Michal Simek Jan. 21, 2025, 11:44 a.m. UTC | #1
On 1/20/25 14:50, Jerome Forissier wrote:
> Adds the COROUTINES Kconfig symbol which introduces a new internal API
> for coroutines support. As explained in the Kconfig file, this is meant
> to provide some kind of cooperative multi-tasking with the goal to
> improve performance by overlapping lengthy operations.
> 
> The API as well as the implementation is very much inspired from libaco
> [1]. The reference implementation is simplified to remove all things
> not needed in U-Boot, the coding style is updated, and the aco_ prefix
> is replaced by co_.
> 
> I believe the stack handling could be simplified: the stack of the main
> coroutine could probably probably be used by the secondary coroutines
> instead of allocating a new stack dynamically.

- **Data section**
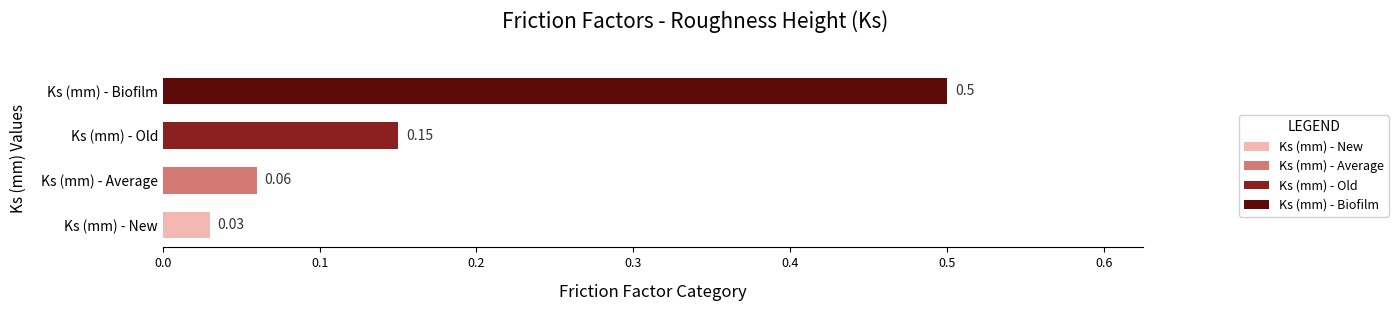

List the labels in order of value, smallest first.

Ks (mm) - New, Ks (mm) - Average, Ks (mm) - Old, Ks (mm) - Biofilm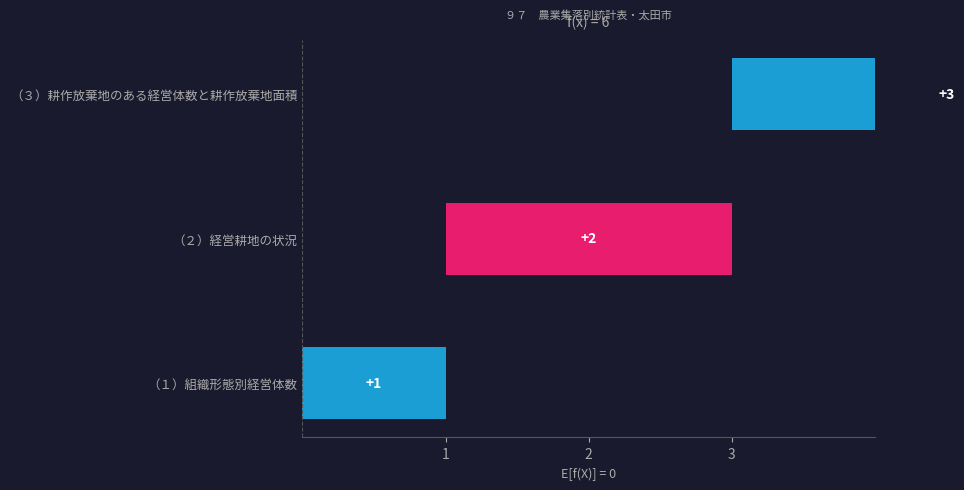

What is the value of the 1st bar from the left?

1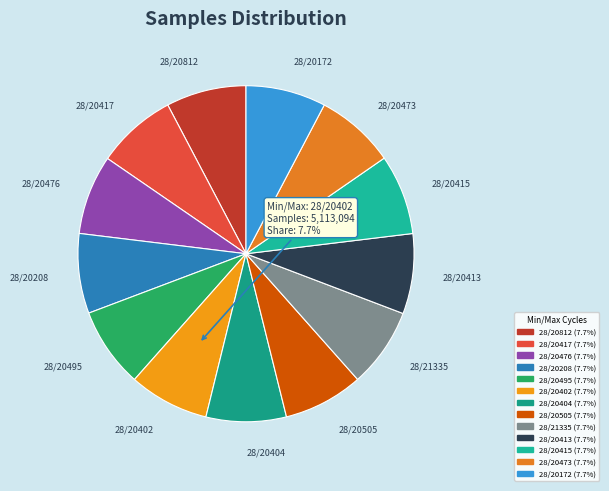

Approximately how many times larger is the value at 28/20404 compared to 28/20417?

1.0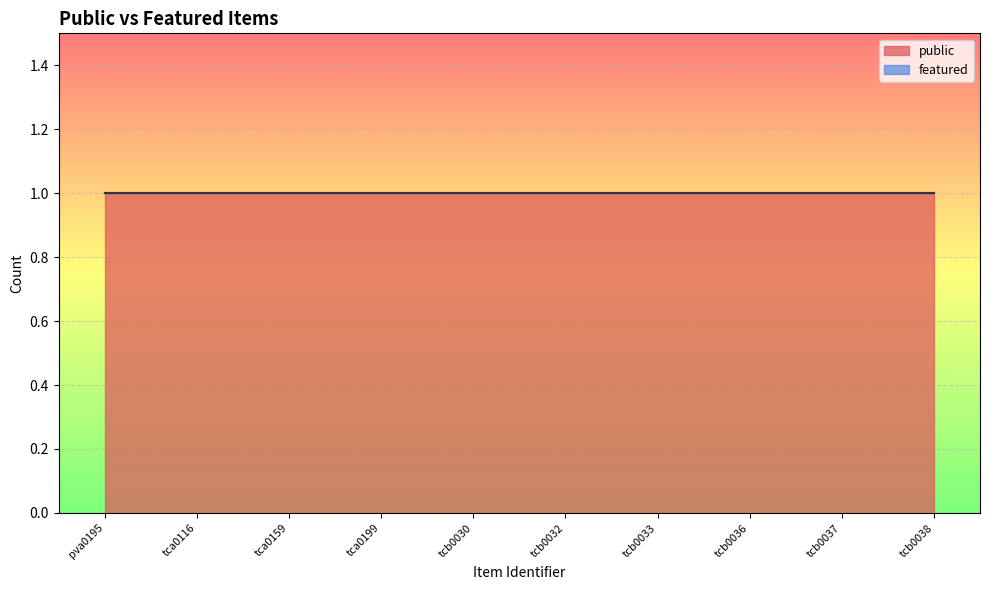

What is the label of the 6th point from the left?

tcb0032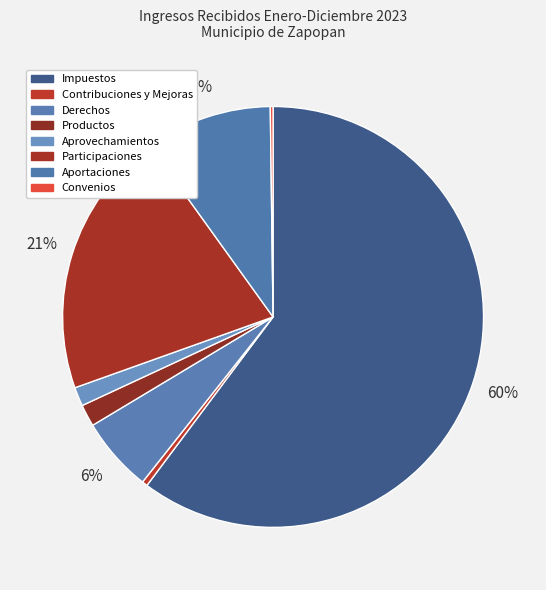

Rank the categories by value from highest to lowest.

Impuestos, Participaciones, Aportaciones, Derechos, Productos, Aprovechamientos, Contribuciones y Mejoras, Convenios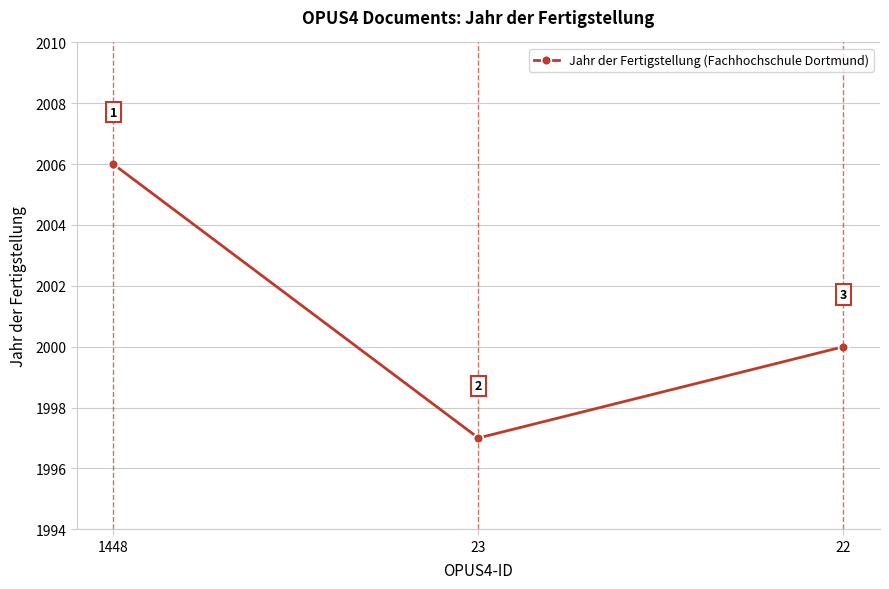

What is the change in value from 1448 to 22?

-6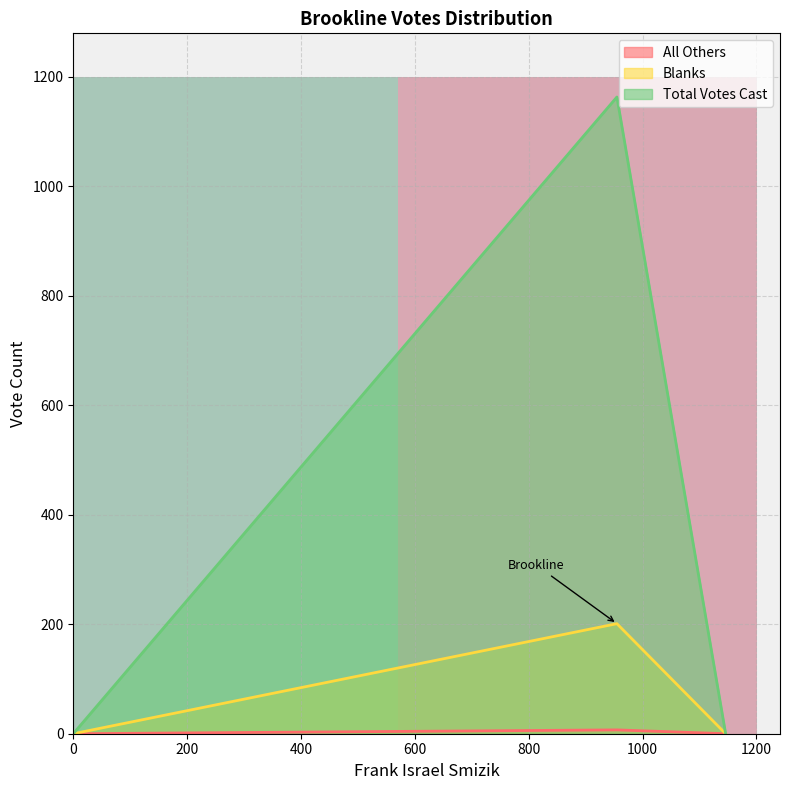

How many lines are shown in the chart?

3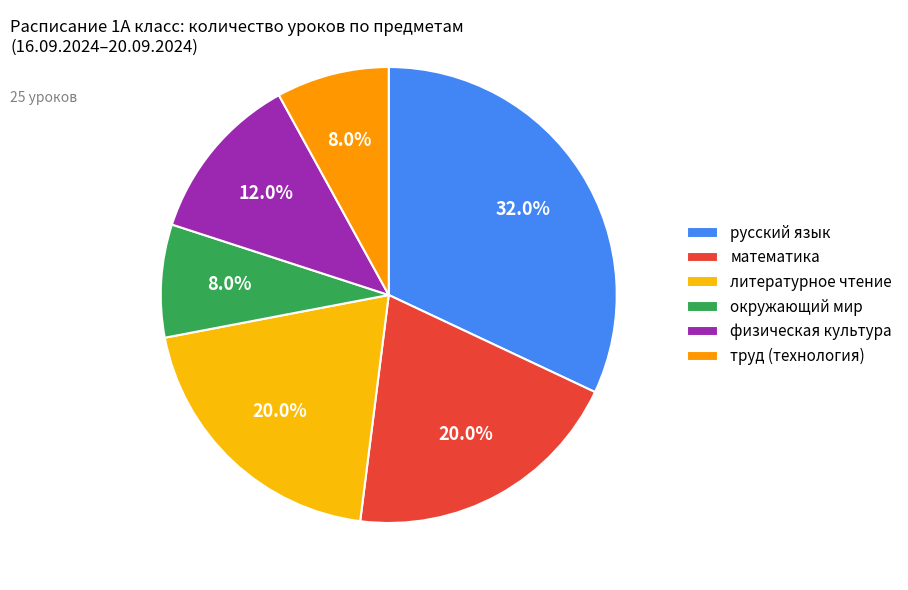

Count the number of slices in the pie.

6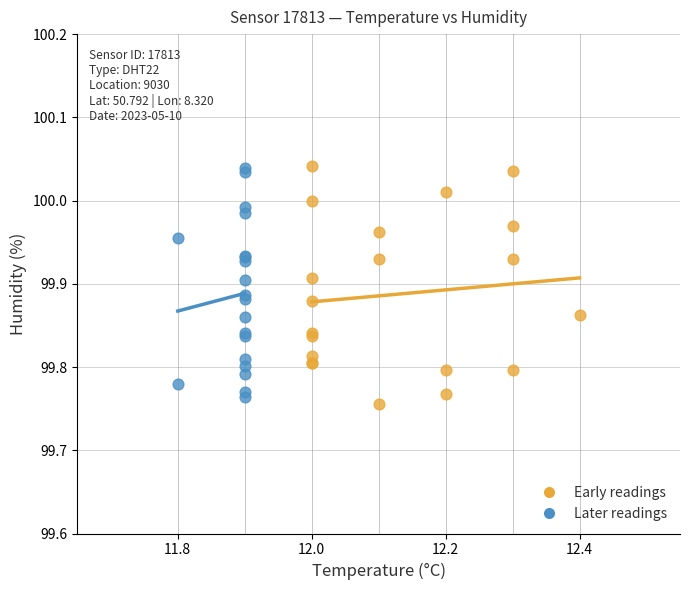

What are all the series names shown in the legend?

Early readings, Later readings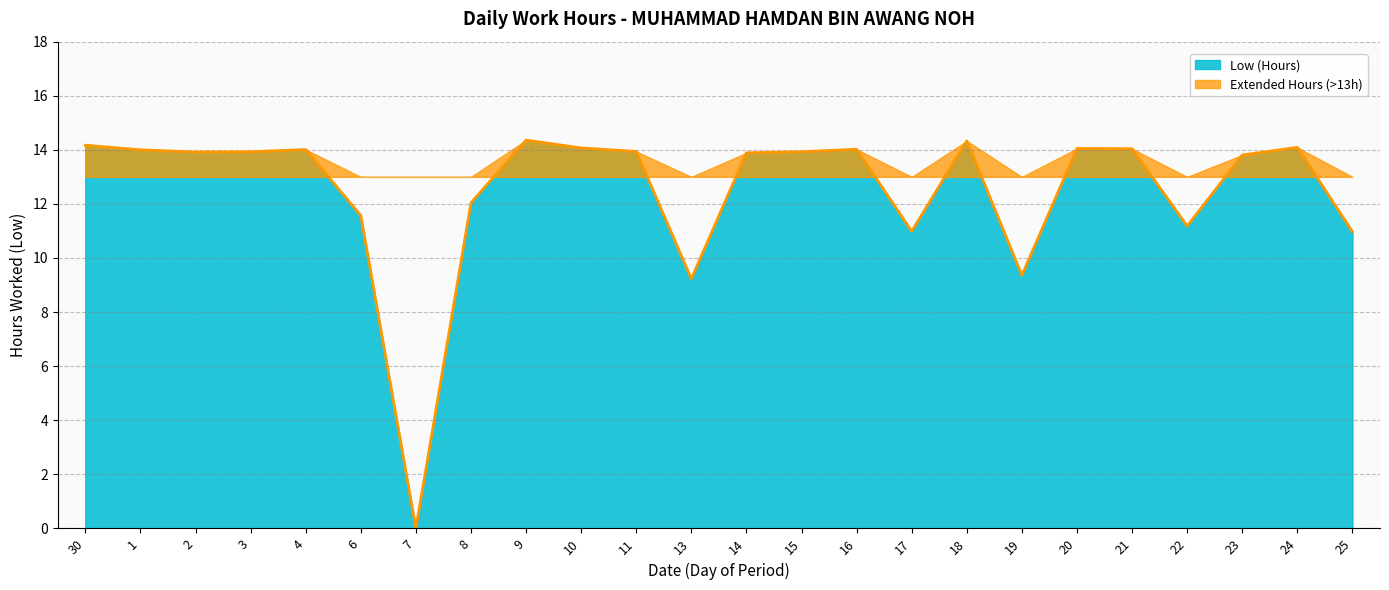

What is the maximum value shown in the chart?

14.4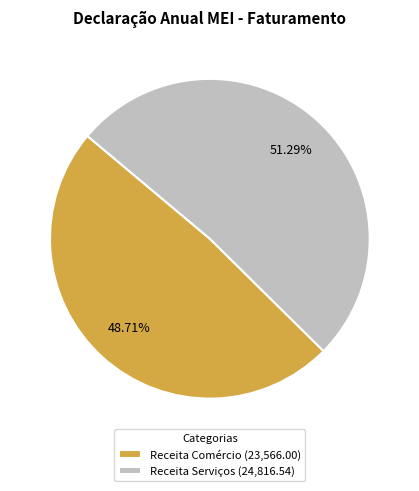

Which slice is the largest?

Receita Serviços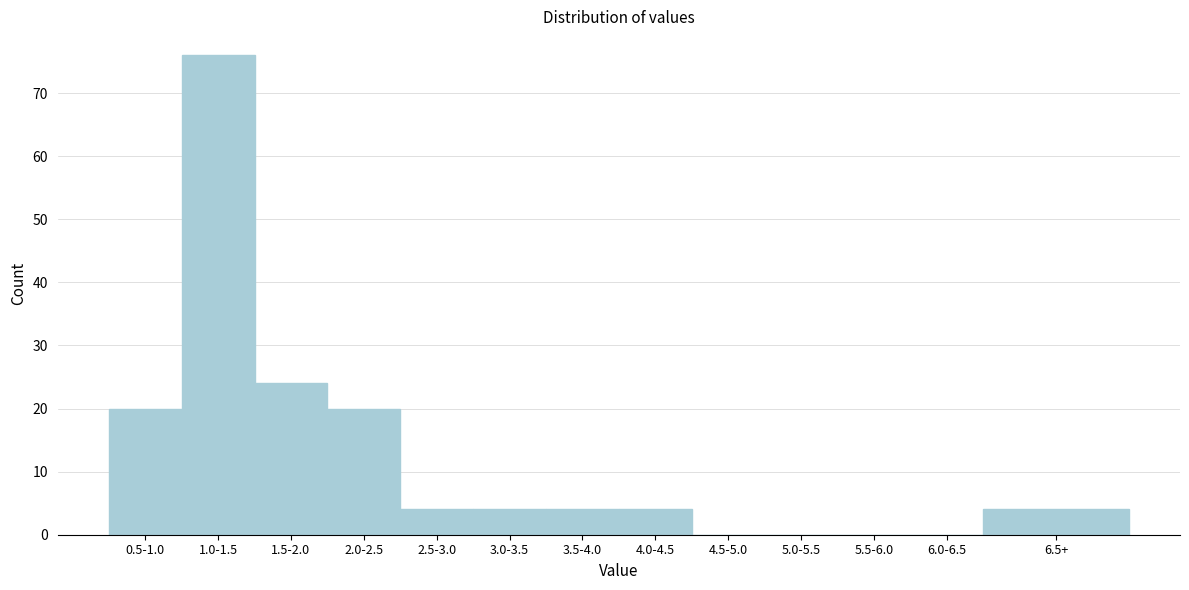

Reading right to left, extract all data points from this chart.

6.5+=4	6.0-6.5=0	5.5-6.0=0	5.0-5.5=0	4.5-5.0=0	4.0-4.5=4	3.5-4.0=4	3.0-3.5=4	2.5-3.0=4	2.0-2.5=20	1.5-2.0=24	1.0-1.5=76	0.5-1.0=20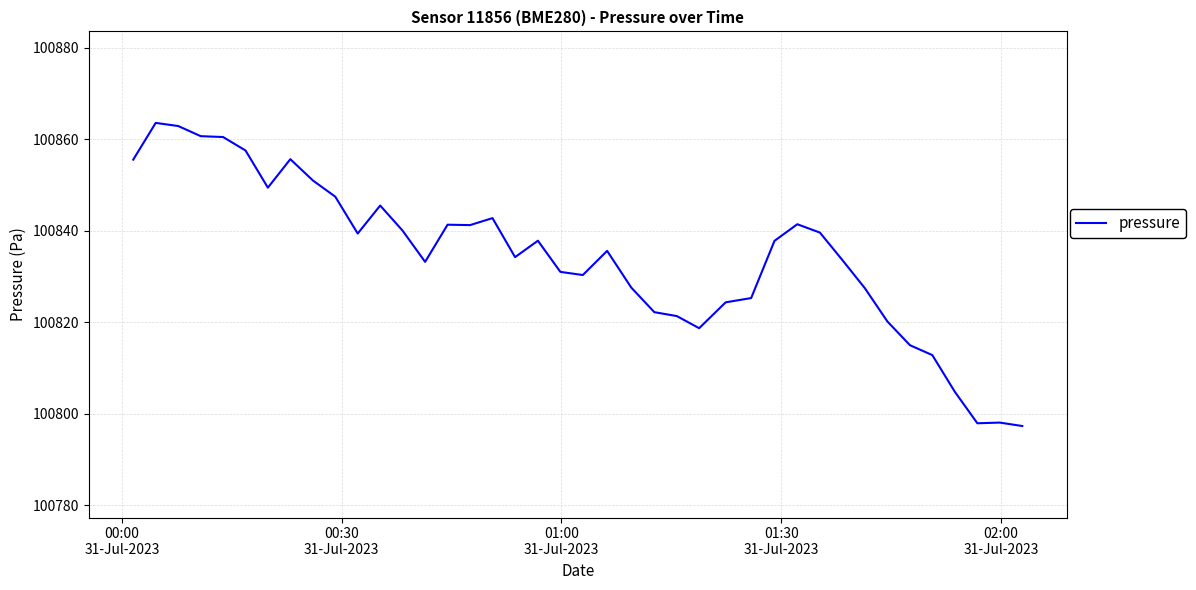

What is the difference between the second highest and minimum values?

65.6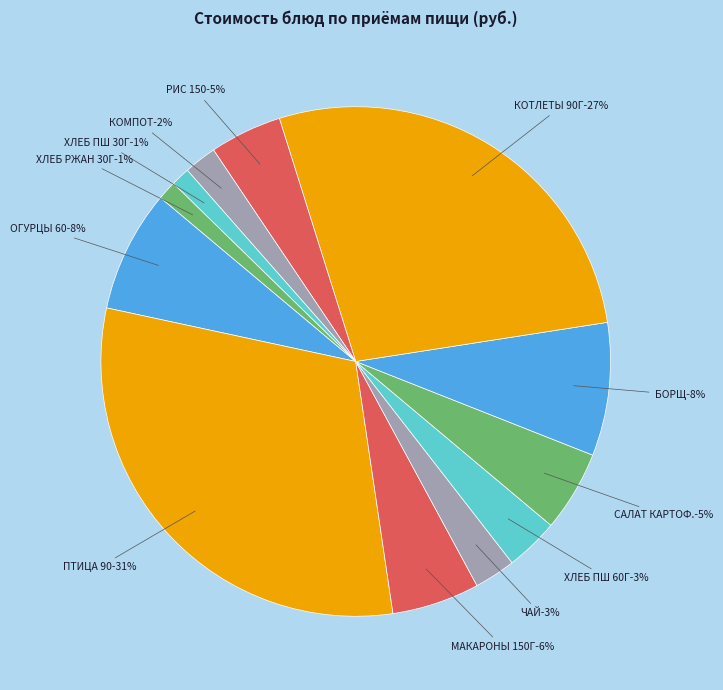

Which category has the biggest portion of the pie?

ПТИЦА ОТВАРНАЯ (90)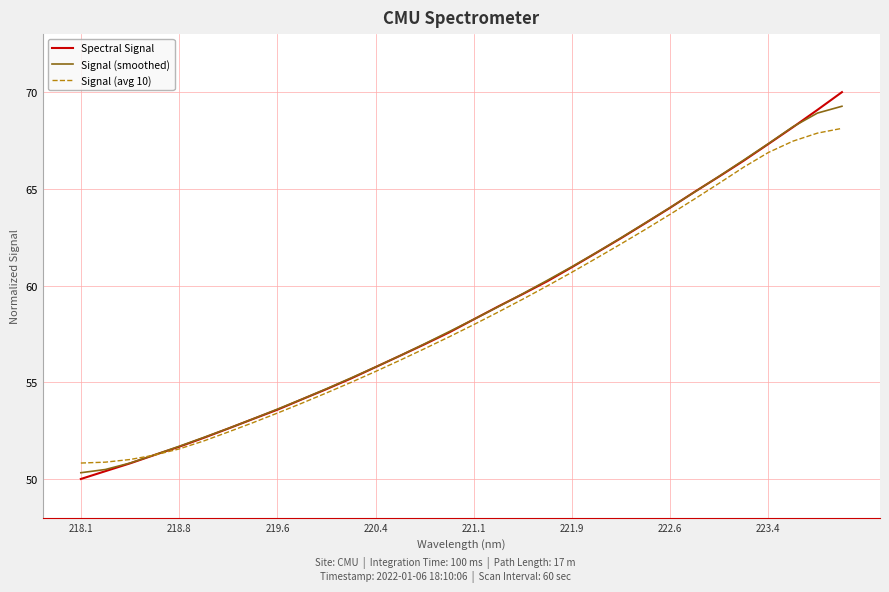

Which series has the widest spread of values?

Spectral Signal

- **Exercises**
[A] Reproduce the U-Boot coroutines message word for word, everything from "Michal Simek Jan." down to "overlapping lengthy operations.".
[B] Carry the U-Boot coroutines message forward from its last sentence.
The rows have no connection to the U-Boot coroutines message.

- **Task-by-task results**
[A]
Michal Simek Jan. 21, 2025, 11:44 a.m. UTC | #1
On 1/20/25 14:50, Jerome Forissier wrote:
> Adds the COROUTINES Kconfig symbol which introduces a new internal API
> for coroutines support. As explained in the Kconfig file, this is meant
> to provide some kind of cooperative multi-tasking with the goal to
> improve performance by overlapping lengthy operations.

[B]
> 
> Only i386, x86_64 and aarch64 are supported at the moment. Other
> architectures need to provide a _co_switch() function in assembly.
> 
> Only aarch64 has been tested.

I can't see the reason why to keep x86 around if it is not tested.

Licenses should be cleared for all files.

Also I think this mostly should target full u-boot and not really TPL/SPL as of 
today.

I have applied this patch to measure time difference on kv260 and kd240 and 
pretty much the time is the same.

diff --git a/lib/efi_loader/efi_setup.c b/lib/efi_loader/efi_setup.c
index 94160f4bd86c..18d2260b8c11 100644
--- a/lib/efi_loader/efi_setup.c
+++ b/lib/efi_loader/efi_setup.c
@@ -258,6 +258,7 @@ extern int udelay_yield;
  efi_status_t efi_init_obj_list(void)
  {
         efi_status_t ret = EFI_SUCCESS;
+       ulong t0, t1;
  #if CONFIG_IS_ENABLED(COROUTINES)
         struct co_stack *stk = NULL;
         struct co *main_co = NULL;
@@ -272,6 +273,7 @@ efi_status_t efi_init_obj_list(void)
         /* Set up console modes */
         efi_setup_console_size();

+       t0 = timer_get_us();
  #if CONFIG_IS_ENABLED(COROUTINES)
         main_co = co_create(NULL, NULL, 0, NULL, NULL);
         if (!main_co) {
@@ -333,6 +335,9 @@ efi_status_t efi_init_obj_list(void)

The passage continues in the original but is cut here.